» Aangeleverde tekst
# Ziektes & Aandoeningen > Ogen >  Iets in mijn oog

## Nora

Vanmorgen wilde ik even snel onder de douche. Helaas kreeg ik toen zeep in m'n oog. Dat deed ontzettend pijn. Weet iemand hoe ik van die pijn afkom?

----------


## Yv

Wat je kunt doen is een oogbadje. Bij de drogist kun je een blauwe fles kopen, waarmee je oog een bad geeft. Zo word je oog schoon. Helaas ben ik de naam kwijt. Je kunt het vragen bij de kassa, want daar liggen ze vaak. Het helpt goed. Tenminste bij mij dan.

----------


## Nora

Ik zal eens bij de drogist langs gaan voor als het nog eens gebeurd. Want nu is de pijn al wel verdwenen. Bedankt voor je reactie.

----------


## Wendy

Zal een oogbadje ook helpen bij teveel stof in de ogen? Wij zijn bezig met een verbouwing en daar komt veel stof van vrij. Nu heb ik daardoor 1 oog rood. Dus misschien dacht ik dat het met een oogbadje schoongemaakt kan worden. Heb je er hier ook ervaring mee?

» Wat er moet
Schrijf in de forumdraad over zeep in het oog alles van "# Ziektes &" tot en met "bij mij dan." opnieuw op, met "apotheek" in plaats van "drogist".

» Gegevens ter controle

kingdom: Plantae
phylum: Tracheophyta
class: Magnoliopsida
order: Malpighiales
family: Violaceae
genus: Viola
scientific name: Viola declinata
* * *
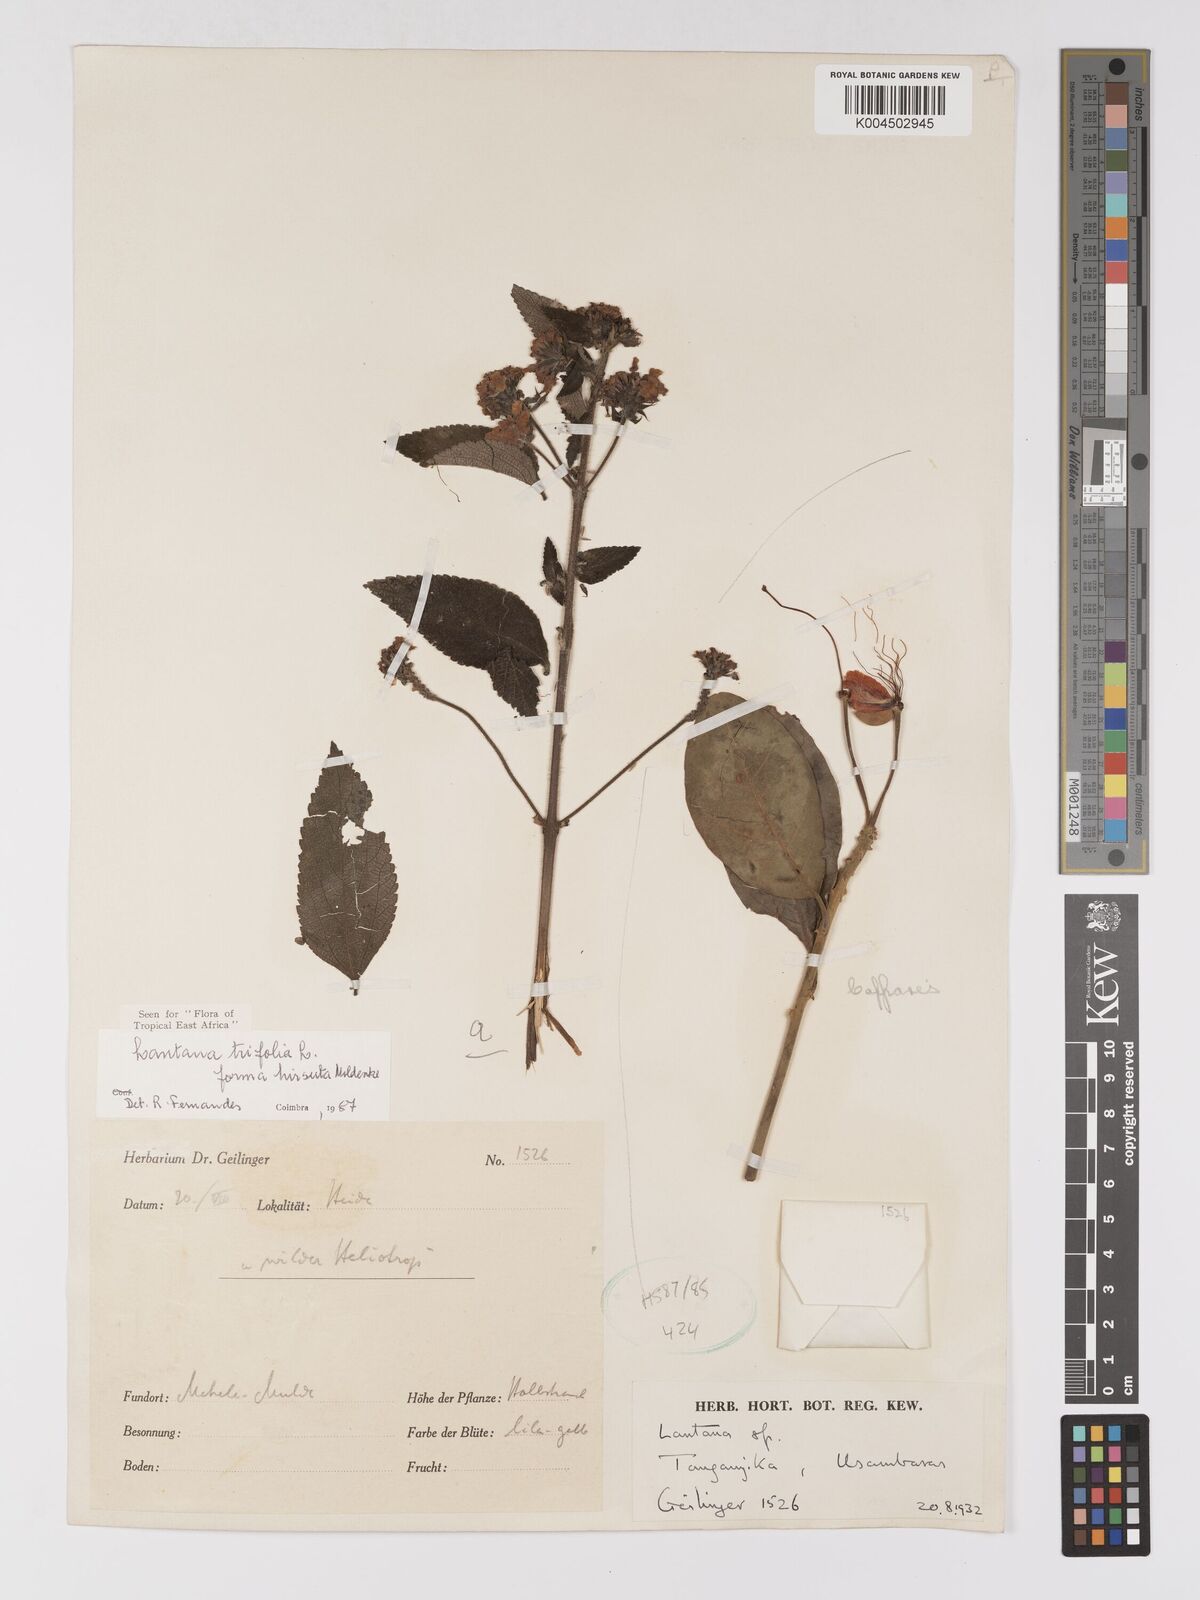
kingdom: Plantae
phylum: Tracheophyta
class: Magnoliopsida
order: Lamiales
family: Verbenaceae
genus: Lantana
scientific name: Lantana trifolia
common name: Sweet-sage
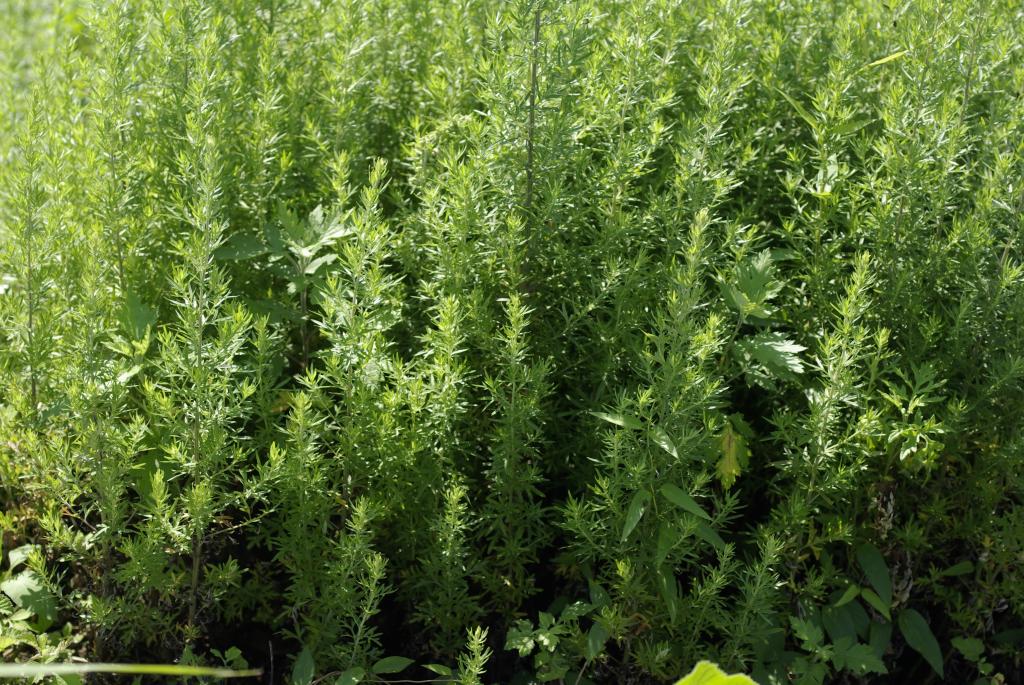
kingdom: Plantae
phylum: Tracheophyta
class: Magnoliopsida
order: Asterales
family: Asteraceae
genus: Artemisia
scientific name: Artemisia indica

» Antwoord op opdracht
# Ziektes & Aandoeningen > Ogen >  Iets in mijn oog

## Nora

Vanmorgen wilde ik even snel onder de douche. Helaas kreeg ik toen zeep in m'n oog. Dat deed ontzettend pijn. Weet iemand hoe ik van die pijn afkom?

----------


## Yv

Wat je kunt doen is een oogbadje. Bij de apotheek kun je een blauwe fles kopen, waarmee je oog een bad geeft. Zo word je oog schoon. Helaas ben ik de naam kwijt. Je kunt het vragen bij de kassa, want daar liggen ze vaak. Het helpt goed. Tenminste bij mij dan.